→ Supplied text
Nick Chong · 2 days ago · 2 min read
Trade volumes are booming on primary and secondary Bitcoin exchanges as Google searches for the number-one crypto skyrocket, indicating that to some degree a panic-induced flight to BTC may be in its early stages after the global economy’s recent capitulation.
Real trading volumes have rocketed on the Bitwise 24-hour spot volume index — on Friday standing at $5.7 billion, one of the largest days ever recorded by the San Francisco-based asset manager. Bitwise pitches its Bitcoin spot volume index as the industry’s most accurate, with the data purportedly being cleansed of “fake and/or non-economic wash trading.”
The index reads $2.6 billion at the time of press, putting it near the highest 7-day average trading volume ever recorded by Bitwise, which came in at $3 billion in July last year.
Peer-to-peer market lifting off
Both of the largest peer-to-peer Bitcoin marketplaces have also seen discernible spikes in volume over the few weeks, with a number of nations posting their all-time-highs.
As reported previously by CryptoSlate, the volumes of these peer-to-peer platforms can be considered particularly useful for analyzing global and regional interest in the non-speculative purchase of BTC due to the large premiums involved in each transaction.
Since the global economy entered free-fall in late February, Europe, India, the Philippines, the UAE, Sweden, and Kenya have all seen record fiat volumes on Paxful, and globally the platform saw the last week of February winding up as its biggest ever.
Over on LocalBitcoins, Japan, Argentina, and Egypt have hit all-time-high weekly fiat trade volumes, and the platform itself is seeing the highest levels of usage since October last year.
Meanwhile, worldwide Google searches for “Bitcoin” are rocketing towards the 12-month high, suggesting retail investors are becoming increasingly interested in the original cryptocurrency.
Still, not everyone is convinced. Lina Seiche, Marketing Director at crypto derivatives exchange BTSE said:
“In my opinion, we haven’t nearly seen the worst yet, neither of the health nor the economic crisis. The Fed cut interest rates to zero and started up QE; I think most wouldn’t be surprised to see negative rates next. The effect the coronavirus has on economies worldwide has exposed the instability of the financial system. It’s crumbling under the pressure.”
All of this is striking against the backdrop of a looming recession, the likes of which may be unprecedented.
Bitcoin has in recent years been hailed by both crypto proponents and select institutional investors as the ultimate hedge against macroeconomic crises and periods of hyperinflation, yet analysts have remained divided on whether the coin’s imagined panic-rally would be led by retail or institutional investors — as was the famed gold rally of the early 1970s. This time around, perhaps retail could lead the charge.
“With that in mind, Bitcoin’s advantage (and disadvantage in this particular case) is still that it has liquidity, is very accessible, and trades 24/7; so when investors become fearful, it’s easy to sell. But none of this changes any of Bitcoin’s underlying properties that are the reason Bitcoin is where it is today.”

→ Task 1
In the Bitcoin trading article, why are the volumes on peer-to-peer platforms seen as especially useful? Answer in one to three sentences.
→ Task 2
Echo the Bitcoin trading article word for word, between "The index reads" and "July last year.", inclusive.
The data that comes next is from a separate source and has nothing to do with the Bitcoin article.

→ Source material

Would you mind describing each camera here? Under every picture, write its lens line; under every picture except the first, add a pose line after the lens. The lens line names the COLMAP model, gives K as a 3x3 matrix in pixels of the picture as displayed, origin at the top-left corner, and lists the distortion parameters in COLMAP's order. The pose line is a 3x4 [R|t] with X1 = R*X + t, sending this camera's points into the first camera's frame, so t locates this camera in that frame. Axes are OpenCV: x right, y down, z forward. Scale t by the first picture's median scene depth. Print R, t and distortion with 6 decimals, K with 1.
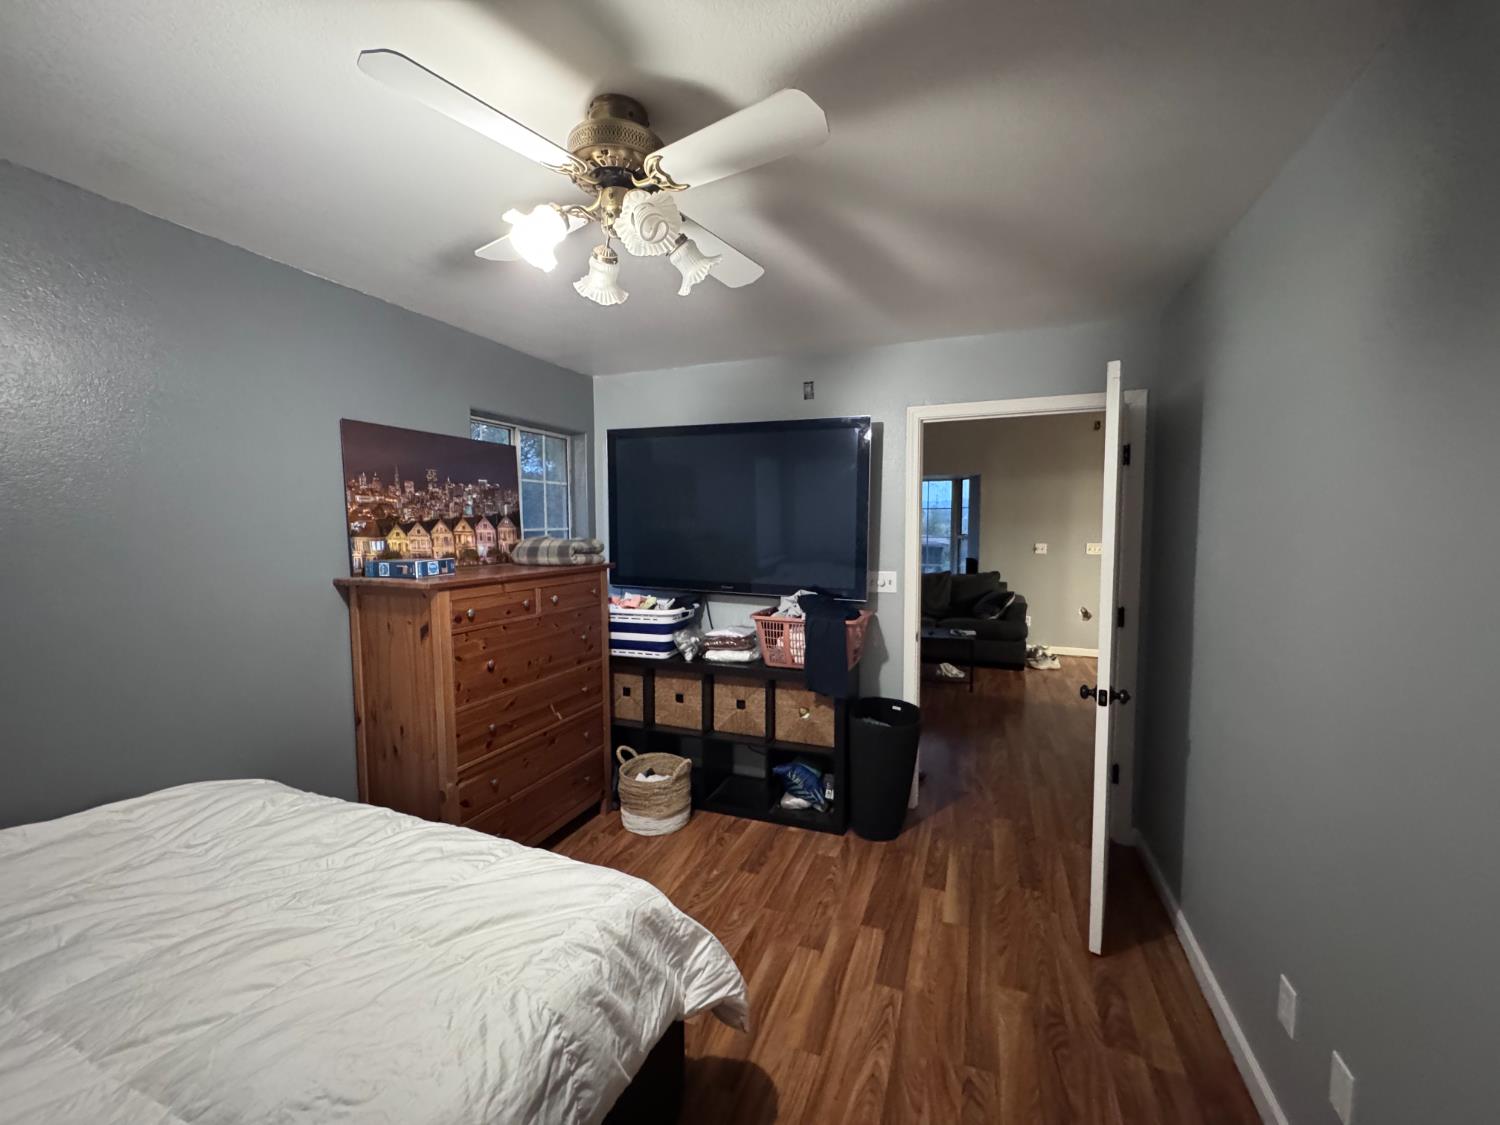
lens RADIAL K [[600.0, 0, 750.0], [0, 600.0, 562.5], [0, 0, 1]] dist [-0.000147, 0.000024]
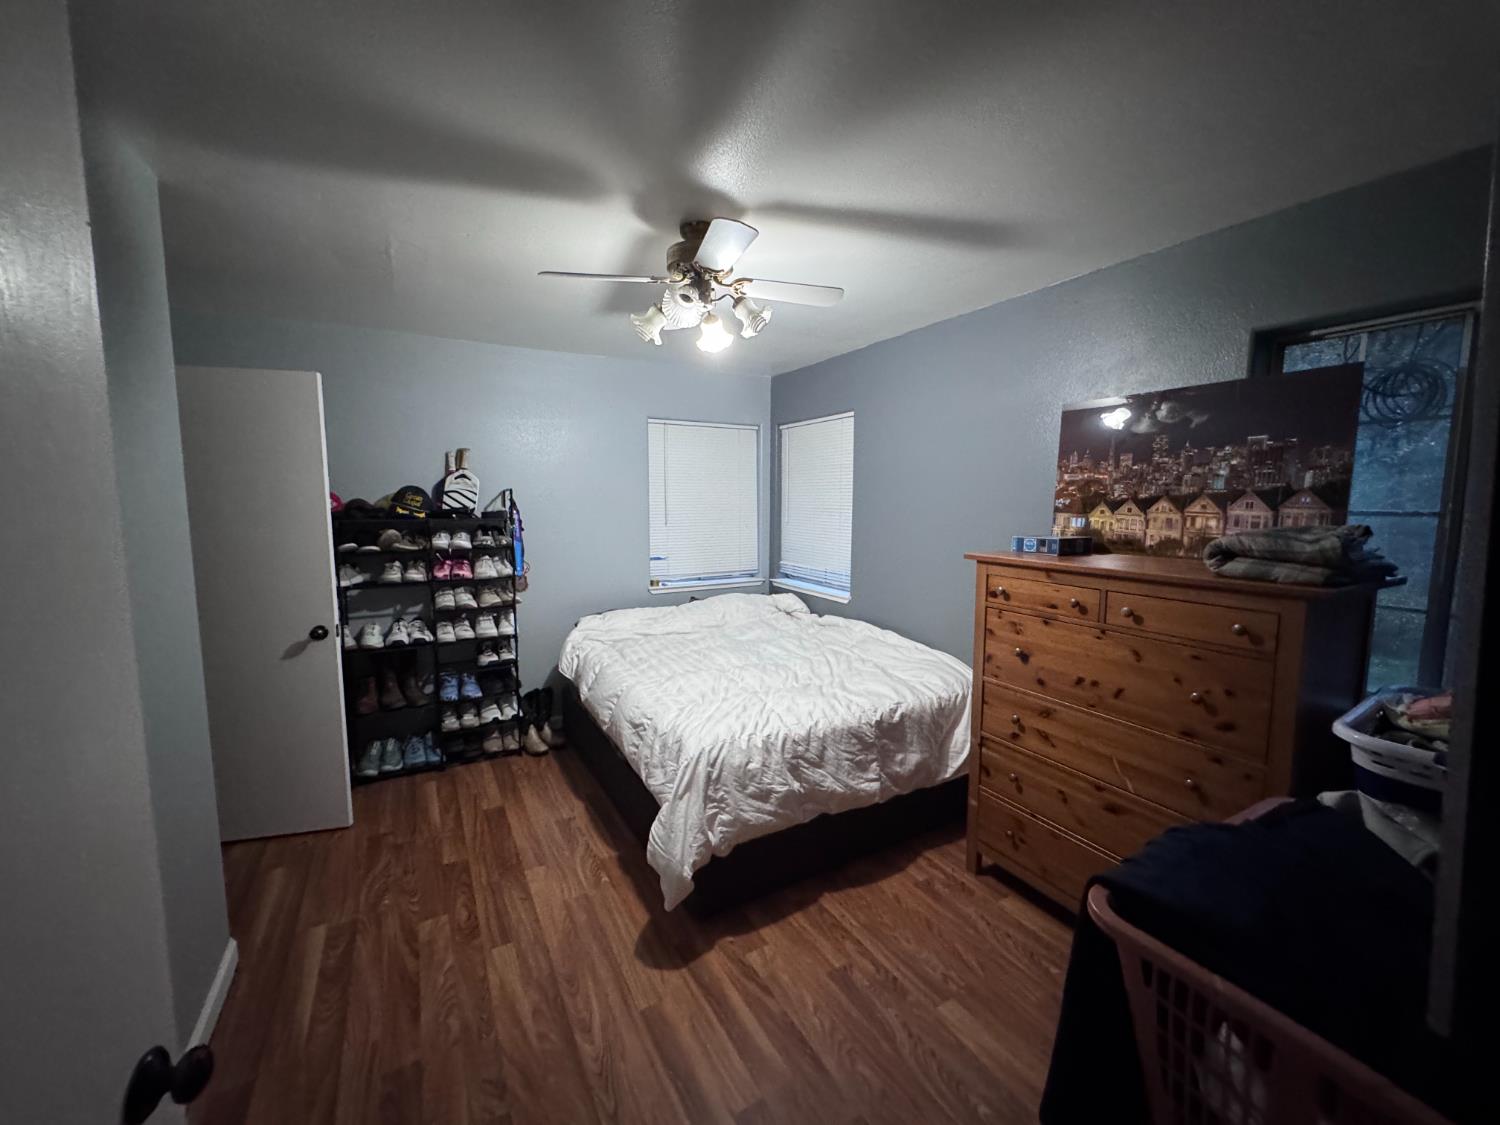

→ Task result 1
The article says these volumes are especially useful for analyzing global and regional interest in buying BTC for non-speculative reasons. The reason it gives is the large premiums involved in each transaction.

→ Task result 2
The index reads $2.6 billion at the time of press, putting it near the highest 7-day average trading volume ever recorded by Bitwise, which came in at $3 billion in July last year.